Other clients of Guittard’s bars, chips, wafers, sweet-ground chocolate and cocoa powder include Williams-Sonoma, Baskin-Robbins and scores of bakeries, candy makers and chefs—from Thomas Keller to Jacques Torres. Shake Shack puts Guittard in its chocolate frozen custard, and Wolfgang Puck has used it to make his miniature Oscars for the post-Academy Awards Governor’s Ball. Two years ago, when the restaurant Untitled opened at the Whitney Museum, Grub Street dubbed its Guittard-based triple chocolate cookie New York’s finest. “I like to say, you don’t know how much Guittard you’ve consumed,” says Amy Guittard, 35, Gary’s daughter and the director of marketing.

Guittard began as many ventures do, with aspirations that shifted dramatically. Gary’s great-grandfather Etienne Guittard left his home in Tournus, France, for San Francisco’s Barbary Coast, hoping to strike it rich in the Gold Rush. When he found that wealthy miners would pay handsomely for his chocolates, he changed course. Similarly, Gary never planned to work at Guittard, where his older brother Jay was expected to take over. Passionate about the outdoors and adventure sports, Gary went to college in Colorado and then worked in advertising in San Francisco. In 1973, he returned to the fold, “hat in my hand”, after being laid off. His father, Horace, told him to work elsewhere and develop a skill, and he landed a job as a food broker, introducing new products to grocery stores. Two years later, he joined Guittard, sharing an office with his father and brother, and focussed on expanding sales of consumer products, such as the home-baking line.

When our customers are successful, we are successful. We grow with them.


And then in 1989, after his father, 76, and brother, 46, died within six months of each other, his father of amyotrophic lateral sclerosis and his brother of a heart attack, Gary took over the company. The loss was devastating personally, but he says he was ready: “I had a vision; I felt pretty confident. I just focussed on the things that needed to be done and what came next. There wasn’t any kind of ‘aha’ moment or ‘Oh God’ or ‘Oh boy’. There was just the fact and reality that this is the way it is.”

The family’s business had always been based on doing what it takes to build relationships. When sugar prices quadrupled in the 1970s, Gary went to each of his ­clients and asked them to renegotiate their contracts. The exercise taught him not only who his friends were but also an important lesson: “Those that renegotiated stayed in business.
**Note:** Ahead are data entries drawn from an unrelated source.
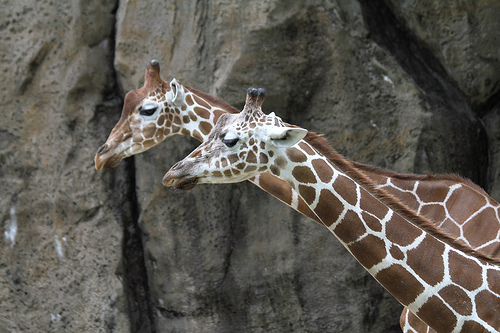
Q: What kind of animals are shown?
A: Giraffes.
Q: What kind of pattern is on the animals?
A: Spots.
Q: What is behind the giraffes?
A: A wall of stone.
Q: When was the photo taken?
A: In the afternoon.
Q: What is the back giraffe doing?
A: Sticking out it's tongue.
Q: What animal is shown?
A: Giraffe.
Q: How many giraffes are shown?
A: Two.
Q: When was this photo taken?
A: During the daytime.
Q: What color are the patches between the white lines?
A: Brown.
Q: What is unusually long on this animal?
A: Neck.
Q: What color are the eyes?
A: Black.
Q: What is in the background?
A: Rock wall.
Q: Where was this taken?
A: Zoo.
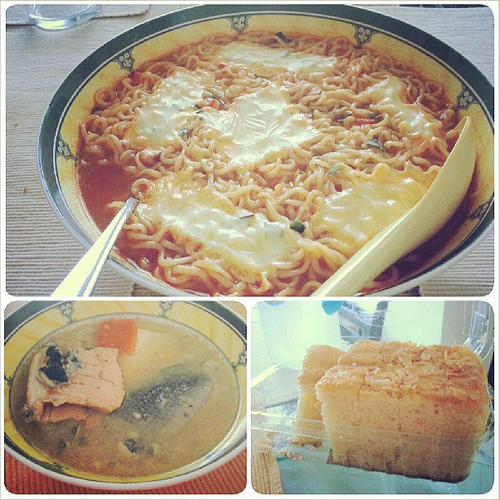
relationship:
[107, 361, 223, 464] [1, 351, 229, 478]
fish in bowl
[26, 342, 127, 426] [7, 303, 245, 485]
fish in bowl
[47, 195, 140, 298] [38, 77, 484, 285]
metal spoon in bowl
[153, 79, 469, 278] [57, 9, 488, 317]
soup in bowl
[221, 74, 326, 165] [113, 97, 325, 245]
cheese on soup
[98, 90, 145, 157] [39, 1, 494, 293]
noodles in bowl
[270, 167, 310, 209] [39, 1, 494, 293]
noodles in bowl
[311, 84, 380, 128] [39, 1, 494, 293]
noodles in bowl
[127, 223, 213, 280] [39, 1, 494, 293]
noodles in bowl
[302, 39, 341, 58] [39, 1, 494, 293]
noodles in bowl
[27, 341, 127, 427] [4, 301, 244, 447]
meat in bowl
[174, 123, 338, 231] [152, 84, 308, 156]
noodles and cheese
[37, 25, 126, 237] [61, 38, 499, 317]
rim of bowl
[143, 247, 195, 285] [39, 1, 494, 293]
noodles in bowl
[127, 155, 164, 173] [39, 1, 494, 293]
noodles in bowl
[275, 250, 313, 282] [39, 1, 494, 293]
noodles in bowl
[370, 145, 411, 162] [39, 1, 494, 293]
noodles in bowl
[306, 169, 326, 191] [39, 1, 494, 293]
noodles in bowl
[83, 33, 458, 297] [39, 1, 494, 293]
noodles in bowl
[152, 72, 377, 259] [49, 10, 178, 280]
noodles in bowl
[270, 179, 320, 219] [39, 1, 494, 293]
noodles in bowl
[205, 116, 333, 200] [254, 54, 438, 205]
cheese on noodles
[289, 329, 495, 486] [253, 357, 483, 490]
pastry in container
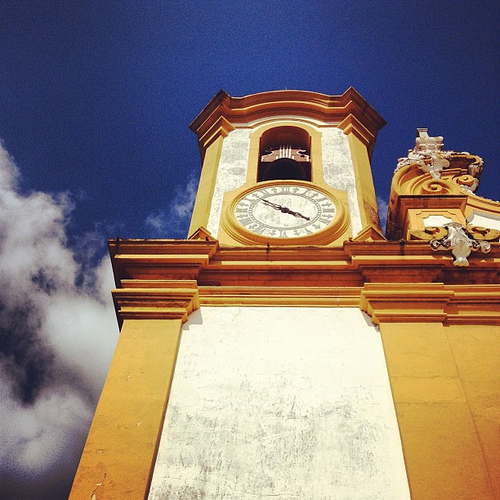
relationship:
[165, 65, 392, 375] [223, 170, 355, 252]
tower has clock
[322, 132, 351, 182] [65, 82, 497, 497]
design on tower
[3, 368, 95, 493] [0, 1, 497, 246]
cloud in sky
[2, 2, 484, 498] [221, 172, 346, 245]
photo has clock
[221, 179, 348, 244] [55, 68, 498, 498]
clock on building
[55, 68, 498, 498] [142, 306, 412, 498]
building has wall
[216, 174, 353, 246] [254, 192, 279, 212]
clock has clock arm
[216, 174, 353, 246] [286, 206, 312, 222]
clock has clock arm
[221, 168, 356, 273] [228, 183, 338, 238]
clock has clock interior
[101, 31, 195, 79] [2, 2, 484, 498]
skies in photo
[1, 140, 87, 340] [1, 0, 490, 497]
cloud in sky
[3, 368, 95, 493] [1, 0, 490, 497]
cloud in sky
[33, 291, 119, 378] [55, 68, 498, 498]
cloud above building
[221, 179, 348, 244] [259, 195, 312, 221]
clock has clock hands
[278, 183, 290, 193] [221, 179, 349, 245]
roman numeral on clock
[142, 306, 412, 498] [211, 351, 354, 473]
wall has space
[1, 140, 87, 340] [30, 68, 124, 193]
cloud in sky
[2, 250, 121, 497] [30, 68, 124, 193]
cloud in sky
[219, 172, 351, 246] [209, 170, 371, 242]
roman numerals on clock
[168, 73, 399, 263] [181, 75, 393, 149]
clock tower has top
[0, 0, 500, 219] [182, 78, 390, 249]
skies above tower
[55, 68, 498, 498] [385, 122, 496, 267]
building has achitecture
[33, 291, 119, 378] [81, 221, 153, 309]
cloud on building corner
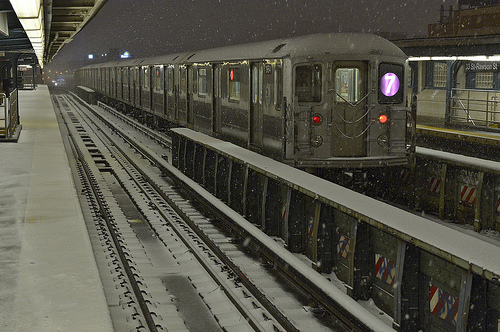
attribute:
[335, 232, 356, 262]
sign — striped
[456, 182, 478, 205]
sign — striped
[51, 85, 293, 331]
track — empty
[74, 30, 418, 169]
train — large, silver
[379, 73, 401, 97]
circle — purple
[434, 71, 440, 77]
block — glass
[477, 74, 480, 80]
block — glass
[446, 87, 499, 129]
railing — metal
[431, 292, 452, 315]
line — red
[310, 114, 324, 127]
light — red, small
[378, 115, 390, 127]
light — small, red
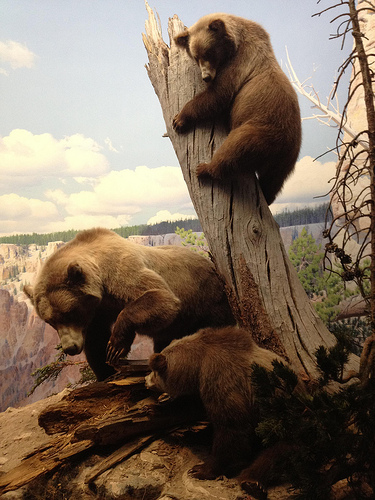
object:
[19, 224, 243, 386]
bear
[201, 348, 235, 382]
brown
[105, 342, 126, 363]
claws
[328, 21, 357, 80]
branch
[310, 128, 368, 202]
branch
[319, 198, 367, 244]
branch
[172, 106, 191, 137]
paw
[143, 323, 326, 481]
bears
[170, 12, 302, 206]
bear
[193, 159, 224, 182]
paw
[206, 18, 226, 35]
ear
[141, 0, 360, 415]
tree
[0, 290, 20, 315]
rocks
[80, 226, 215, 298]
back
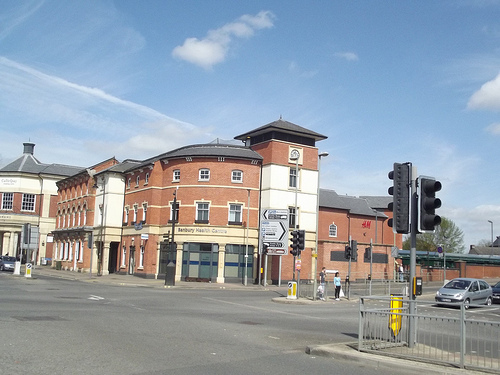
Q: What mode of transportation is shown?
A: Van.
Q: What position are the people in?
A: Standing.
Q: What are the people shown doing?
A: Walking.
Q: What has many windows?
A: Building.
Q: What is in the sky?
A: Clouds.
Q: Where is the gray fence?
A: Near the signal sign.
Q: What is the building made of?
A: Bricks.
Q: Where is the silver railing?
A: Below the traffic signal.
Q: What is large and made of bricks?
A: The building.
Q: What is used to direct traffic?
A: The traffic lights.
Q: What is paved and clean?
A: The street.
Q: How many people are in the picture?
A: Two.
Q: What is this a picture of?
A: City scape.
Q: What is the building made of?
A: Brick.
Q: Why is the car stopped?
A: Traffic signal.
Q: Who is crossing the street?
A: People.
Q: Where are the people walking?
A: Sidewalk.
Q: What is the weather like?
A: Sunny.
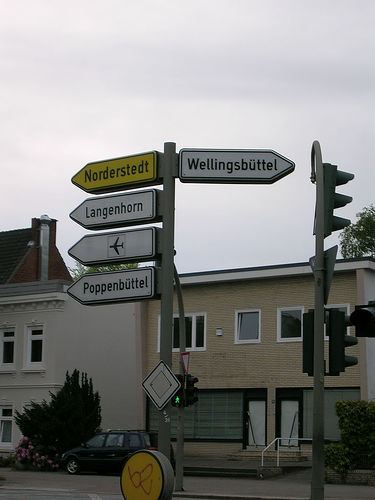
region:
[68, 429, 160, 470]
A car by the building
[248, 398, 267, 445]
A door on the building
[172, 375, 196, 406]
A traffic light by the road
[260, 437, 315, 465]
A white railing by the stairs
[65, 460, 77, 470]
The front wheels on the car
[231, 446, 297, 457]
Stairs by the building doors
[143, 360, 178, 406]
A white sign by the road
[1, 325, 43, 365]
Windows on the building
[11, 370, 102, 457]
A tree by the car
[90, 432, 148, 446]
Windows on the car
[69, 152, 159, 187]
yellow street sign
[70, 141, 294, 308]
four white street signs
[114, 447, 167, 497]
round yellow street sign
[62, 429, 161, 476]
black car parked on street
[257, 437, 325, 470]
white railing on sidewalk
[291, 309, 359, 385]
black traffic signals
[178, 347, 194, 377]
red and white triangle shaped sign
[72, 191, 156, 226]
black lettering on white sign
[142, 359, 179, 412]
diamond shaped white sign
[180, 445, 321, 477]
sidewalk in front of building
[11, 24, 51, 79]
white clouds in blue sky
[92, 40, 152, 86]
white clouds in blue sky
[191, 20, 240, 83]
white clouds in blue sky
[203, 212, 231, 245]
white clouds in blue sky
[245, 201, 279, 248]
white clouds in blue sky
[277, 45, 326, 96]
white clouds in blue sky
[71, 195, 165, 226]
black and white street sign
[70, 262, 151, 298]
black and white street sign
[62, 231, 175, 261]
black and white street sign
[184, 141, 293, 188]
black and white street sign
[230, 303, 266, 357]
Small white window of building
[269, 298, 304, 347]
Small white window of building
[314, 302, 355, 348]
Small white window of building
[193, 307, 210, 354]
Small white window of building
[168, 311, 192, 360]
Small white window of building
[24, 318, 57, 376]
Small white window of building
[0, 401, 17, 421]
Small white window of building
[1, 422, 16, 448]
Small white window of building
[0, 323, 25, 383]
Small white window of building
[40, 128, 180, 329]
White signs on pole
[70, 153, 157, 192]
yellow arrow sign on post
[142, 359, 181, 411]
white triangular sign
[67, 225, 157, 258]
white sign with airplane on it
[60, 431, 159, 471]
car parked in front of building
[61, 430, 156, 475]
black car in front of building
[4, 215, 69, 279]
high rise part of roof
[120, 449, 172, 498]
circular yellow sign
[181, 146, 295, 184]
sign pointing to the right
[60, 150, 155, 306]
four signs pointing to the left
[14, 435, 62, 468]
purple flowers in front of car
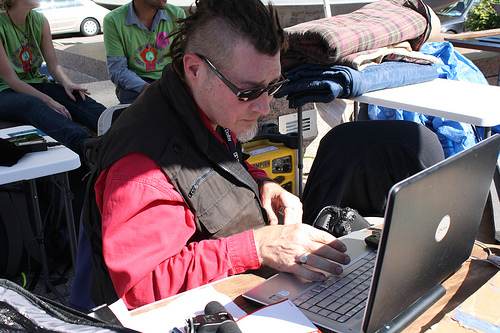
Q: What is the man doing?
A: Looking at laptop.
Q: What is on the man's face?
A: Sunglasses.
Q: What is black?
A: Man's vest.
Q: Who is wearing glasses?
A: The man.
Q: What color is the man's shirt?
A: Red.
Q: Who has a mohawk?
A: The man.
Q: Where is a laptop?
A: On the table.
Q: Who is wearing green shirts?
A: Two people in background.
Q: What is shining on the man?
A: Sunshine.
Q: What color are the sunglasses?
A: Black.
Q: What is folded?
A: Blankets.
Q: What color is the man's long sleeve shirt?
A: Red.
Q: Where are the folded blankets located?
A: On a table.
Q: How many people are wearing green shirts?
A: 2.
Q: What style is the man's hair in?
A: Mohawk.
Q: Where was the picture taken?
A: Outside at table.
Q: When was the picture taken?
A: Daytime.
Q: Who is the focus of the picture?
A: A man.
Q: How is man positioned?
A: Sitting.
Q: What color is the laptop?
A: Black.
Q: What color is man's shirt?
A: Red.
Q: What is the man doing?
A: Working on laptop.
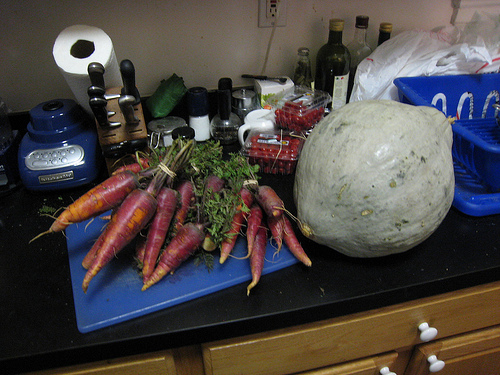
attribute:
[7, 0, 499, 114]
wall — white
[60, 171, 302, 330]
cutting board — blue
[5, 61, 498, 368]
counter — black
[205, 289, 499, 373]
drawers — brown, wooden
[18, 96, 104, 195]
blender — blue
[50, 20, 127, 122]
towel — white, paper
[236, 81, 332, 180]
tomatoes — red, cherry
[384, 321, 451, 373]
knobs — white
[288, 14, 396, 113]
bottles — glass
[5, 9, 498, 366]
scene — kitchen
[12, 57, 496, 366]
countertop — black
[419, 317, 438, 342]
drawer pull — white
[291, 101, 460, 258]
gourd — large, grey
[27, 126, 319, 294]
carrots — purple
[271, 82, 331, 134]
pack — tomatoes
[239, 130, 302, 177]
pack — tomatoes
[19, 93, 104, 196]
bottom — blender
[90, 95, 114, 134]
knife — here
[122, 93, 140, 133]
knife — here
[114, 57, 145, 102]
knife — here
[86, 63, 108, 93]
knife — here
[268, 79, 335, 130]
container — tomatoes, clear, plastic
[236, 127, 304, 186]
container — tomatoes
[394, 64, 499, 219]
dish rack — plastic, blue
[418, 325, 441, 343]
knob — white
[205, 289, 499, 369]
drawer — wooden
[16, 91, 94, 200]
base — blender's, blue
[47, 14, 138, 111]
roll — paper, towels, white, toilet paper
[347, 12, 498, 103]
bags — plastic, grocery, white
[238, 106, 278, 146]
mug — white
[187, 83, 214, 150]
shaker — salt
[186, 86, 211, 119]
top — black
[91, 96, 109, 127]
handle — black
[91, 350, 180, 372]
door — wooden, brown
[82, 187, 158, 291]
carrot — orange, purple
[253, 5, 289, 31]
socket — electrical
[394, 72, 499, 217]
dish drainer — here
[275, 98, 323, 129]
tomatoes — cherry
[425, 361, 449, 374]
handle — white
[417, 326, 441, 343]
handle — white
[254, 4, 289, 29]
outlet — electrical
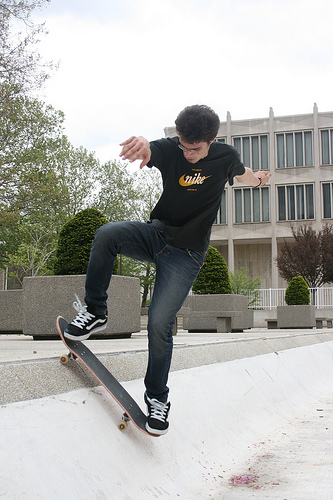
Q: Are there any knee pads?
A: No, there are no knee pads.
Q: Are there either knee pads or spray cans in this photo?
A: No, there are no knee pads or spray cans.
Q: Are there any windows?
A: Yes, there are windows.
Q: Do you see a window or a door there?
A: Yes, there are windows.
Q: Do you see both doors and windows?
A: No, there are windows but no doors.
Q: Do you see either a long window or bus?
A: Yes, there are long windows.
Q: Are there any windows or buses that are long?
A: Yes, the windows are long.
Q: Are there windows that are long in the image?
A: Yes, there are long windows.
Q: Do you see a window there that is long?
A: Yes, there are windows that are long.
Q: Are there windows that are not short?
A: Yes, there are long windows.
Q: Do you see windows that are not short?
A: Yes, there are long windows.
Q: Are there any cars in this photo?
A: No, there are no cars.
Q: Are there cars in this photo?
A: No, there are no cars.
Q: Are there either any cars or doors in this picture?
A: No, there are no cars or doors.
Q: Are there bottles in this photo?
A: No, there are no bottles.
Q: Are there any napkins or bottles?
A: No, there are no bottles or napkins.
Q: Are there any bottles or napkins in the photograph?
A: No, there are no bottles or napkins.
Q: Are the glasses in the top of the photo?
A: Yes, the glasses are in the top of the image.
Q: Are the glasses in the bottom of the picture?
A: No, the glasses are in the top of the image.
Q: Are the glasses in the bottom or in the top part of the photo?
A: The glasses are in the top of the image.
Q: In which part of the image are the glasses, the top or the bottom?
A: The glasses are in the top of the image.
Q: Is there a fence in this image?
A: Yes, there is a fence.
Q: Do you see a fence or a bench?
A: Yes, there is a fence.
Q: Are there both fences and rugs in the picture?
A: No, there is a fence but no rugs.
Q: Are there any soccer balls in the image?
A: No, there are no soccer balls.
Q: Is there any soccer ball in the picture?
A: No, there are no soccer balls.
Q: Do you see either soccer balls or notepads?
A: No, there are no soccer balls or notepads.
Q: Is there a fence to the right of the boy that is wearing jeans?
A: Yes, there is a fence to the right of the boy.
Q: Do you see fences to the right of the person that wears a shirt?
A: Yes, there is a fence to the right of the boy.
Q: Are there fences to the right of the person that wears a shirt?
A: Yes, there is a fence to the right of the boy.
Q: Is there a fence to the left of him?
A: No, the fence is to the right of the boy.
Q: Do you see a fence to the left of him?
A: No, the fence is to the right of the boy.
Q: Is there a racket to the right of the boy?
A: No, there is a fence to the right of the boy.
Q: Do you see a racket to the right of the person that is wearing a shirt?
A: No, there is a fence to the right of the boy.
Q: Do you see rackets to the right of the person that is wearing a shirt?
A: No, there is a fence to the right of the boy.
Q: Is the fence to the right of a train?
A: No, the fence is to the right of the boy.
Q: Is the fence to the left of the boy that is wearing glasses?
A: No, the fence is to the right of the boy.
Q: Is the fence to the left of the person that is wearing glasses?
A: No, the fence is to the right of the boy.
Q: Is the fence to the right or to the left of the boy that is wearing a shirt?
A: The fence is to the right of the boy.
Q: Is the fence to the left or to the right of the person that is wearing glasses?
A: The fence is to the right of the boy.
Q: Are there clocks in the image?
A: No, there are no clocks.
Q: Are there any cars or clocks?
A: No, there are no clocks or cars.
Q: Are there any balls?
A: No, there are no balls.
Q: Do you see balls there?
A: No, there are no balls.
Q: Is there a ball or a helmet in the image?
A: No, there are no balls or helmets.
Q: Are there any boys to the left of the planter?
A: Yes, there is a boy to the left of the planter.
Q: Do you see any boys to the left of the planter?
A: Yes, there is a boy to the left of the planter.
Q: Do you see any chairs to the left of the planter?
A: No, there is a boy to the left of the planter.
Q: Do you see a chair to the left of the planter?
A: No, there is a boy to the left of the planter.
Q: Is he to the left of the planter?
A: Yes, the boy is to the left of the planter.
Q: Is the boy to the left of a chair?
A: No, the boy is to the left of the planter.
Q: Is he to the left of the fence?
A: Yes, the boy is to the left of the fence.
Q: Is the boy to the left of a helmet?
A: No, the boy is to the left of the fence.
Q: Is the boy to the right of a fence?
A: No, the boy is to the left of a fence.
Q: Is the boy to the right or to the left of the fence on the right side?
A: The boy is to the left of the fence.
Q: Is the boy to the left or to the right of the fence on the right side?
A: The boy is to the left of the fence.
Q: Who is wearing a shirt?
A: The boy is wearing a shirt.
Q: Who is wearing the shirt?
A: The boy is wearing a shirt.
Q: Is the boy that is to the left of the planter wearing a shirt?
A: Yes, the boy is wearing a shirt.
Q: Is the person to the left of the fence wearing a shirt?
A: Yes, the boy is wearing a shirt.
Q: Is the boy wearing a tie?
A: No, the boy is wearing a shirt.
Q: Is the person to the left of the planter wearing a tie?
A: No, the boy is wearing a shirt.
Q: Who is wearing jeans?
A: The boy is wearing jeans.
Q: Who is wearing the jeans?
A: The boy is wearing jeans.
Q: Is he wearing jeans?
A: Yes, the boy is wearing jeans.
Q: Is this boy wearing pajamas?
A: No, the boy is wearing jeans.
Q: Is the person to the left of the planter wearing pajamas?
A: No, the boy is wearing jeans.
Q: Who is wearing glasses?
A: The boy is wearing glasses.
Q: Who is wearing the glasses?
A: The boy is wearing glasses.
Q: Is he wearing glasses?
A: Yes, the boy is wearing glasses.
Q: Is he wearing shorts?
A: No, the boy is wearing glasses.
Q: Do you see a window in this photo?
A: Yes, there are windows.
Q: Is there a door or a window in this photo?
A: Yes, there are windows.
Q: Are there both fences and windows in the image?
A: Yes, there are both windows and a fence.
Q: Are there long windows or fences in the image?
A: Yes, there are long windows.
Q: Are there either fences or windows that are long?
A: Yes, the windows are long.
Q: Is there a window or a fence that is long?
A: Yes, the windows are long.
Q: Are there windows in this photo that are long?
A: Yes, there are long windows.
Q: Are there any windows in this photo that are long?
A: Yes, there are windows that are long.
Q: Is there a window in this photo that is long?
A: Yes, there are windows that are long.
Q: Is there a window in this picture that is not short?
A: Yes, there are long windows.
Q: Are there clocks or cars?
A: No, there are no cars or clocks.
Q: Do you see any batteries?
A: No, there are no batteries.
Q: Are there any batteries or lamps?
A: No, there are no batteries or lamps.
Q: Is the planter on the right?
A: Yes, the planter is on the right of the image.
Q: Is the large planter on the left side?
A: No, the planter is on the right of the image.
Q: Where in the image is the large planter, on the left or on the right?
A: The planter is on the right of the image.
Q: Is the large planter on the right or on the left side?
A: The planter is on the right of the image.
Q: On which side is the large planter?
A: The planter is on the right of the image.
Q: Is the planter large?
A: Yes, the planter is large.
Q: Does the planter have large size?
A: Yes, the planter is large.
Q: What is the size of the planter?
A: The planter is large.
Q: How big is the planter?
A: The planter is large.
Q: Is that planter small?
A: No, the planter is large.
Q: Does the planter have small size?
A: No, the planter is large.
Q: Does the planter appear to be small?
A: No, the planter is large.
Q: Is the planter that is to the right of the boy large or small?
A: The planter is large.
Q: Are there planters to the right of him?
A: Yes, there is a planter to the right of the boy.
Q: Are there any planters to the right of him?
A: Yes, there is a planter to the right of the boy.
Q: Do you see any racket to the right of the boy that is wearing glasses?
A: No, there is a planter to the right of the boy.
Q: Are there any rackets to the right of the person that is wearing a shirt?
A: No, there is a planter to the right of the boy.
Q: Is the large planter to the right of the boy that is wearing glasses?
A: Yes, the planter is to the right of the boy.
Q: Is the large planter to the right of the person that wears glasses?
A: Yes, the planter is to the right of the boy.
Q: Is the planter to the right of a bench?
A: No, the planter is to the right of the boy.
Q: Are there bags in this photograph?
A: No, there are no bags.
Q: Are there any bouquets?
A: No, there are no bouquets.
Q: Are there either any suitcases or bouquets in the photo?
A: No, there are no bouquets or suitcases.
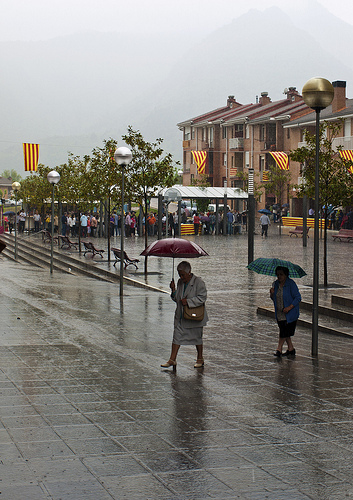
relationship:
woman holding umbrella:
[268, 268, 306, 358] [251, 256, 308, 281]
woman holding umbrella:
[159, 261, 208, 374] [135, 229, 206, 263]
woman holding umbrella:
[159, 261, 208, 374] [136, 240, 207, 257]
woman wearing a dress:
[159, 261, 208, 374] [170, 276, 203, 342]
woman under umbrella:
[159, 261, 208, 374] [139, 232, 209, 284]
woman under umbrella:
[159, 261, 208, 374] [140, 237, 209, 282]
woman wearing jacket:
[159, 261, 208, 374] [169, 271, 210, 331]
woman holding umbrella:
[268, 266, 302, 358] [245, 257, 306, 279]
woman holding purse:
[159, 261, 208, 374] [181, 299, 205, 322]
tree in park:
[322, 143, 330, 287] [26, 178, 351, 290]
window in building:
[222, 153, 226, 166] [175, 79, 350, 229]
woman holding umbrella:
[159, 261, 208, 374] [142, 235, 210, 263]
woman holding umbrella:
[260, 214, 271, 235] [256, 208, 273, 215]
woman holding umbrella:
[159, 261, 208, 374] [136, 234, 209, 259]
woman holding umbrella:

Most of the ones that didn’t don’t exist today.”

In the 1950s, when See’s wanted its chocolate delivered in liquid form, Guittard began sending tankers of melted chocolate directly to the company. This summer, after Guittard missed a delivery date, it took a $11,000 hit to fly 2,000 pounds of chocolate to the Honolulu Cookie Co. Mark Spini, vice president of sales, who’s been with Guittard for 31 years, says, “We understand we’re dealing with entrepreneurs growing their businesses. We were once like that too.”

In the 1970s, a Palo Alto housewife named Debbi stopped by regularly as she experimented with a chocolate chip cookie recipe. Eventually, she launched Mrs Fields Cookies. Around the same time, a friend of Gary’s, working at a fledgling coffee roaster in Seattle, called him seeking help to develop mocha for hot chocolate; Starbucks remains a customer today. “When our customers are successful, we are successful,” says Clark Guittard, 45, Gary’s nephew and director of international sales. “We grow with them.”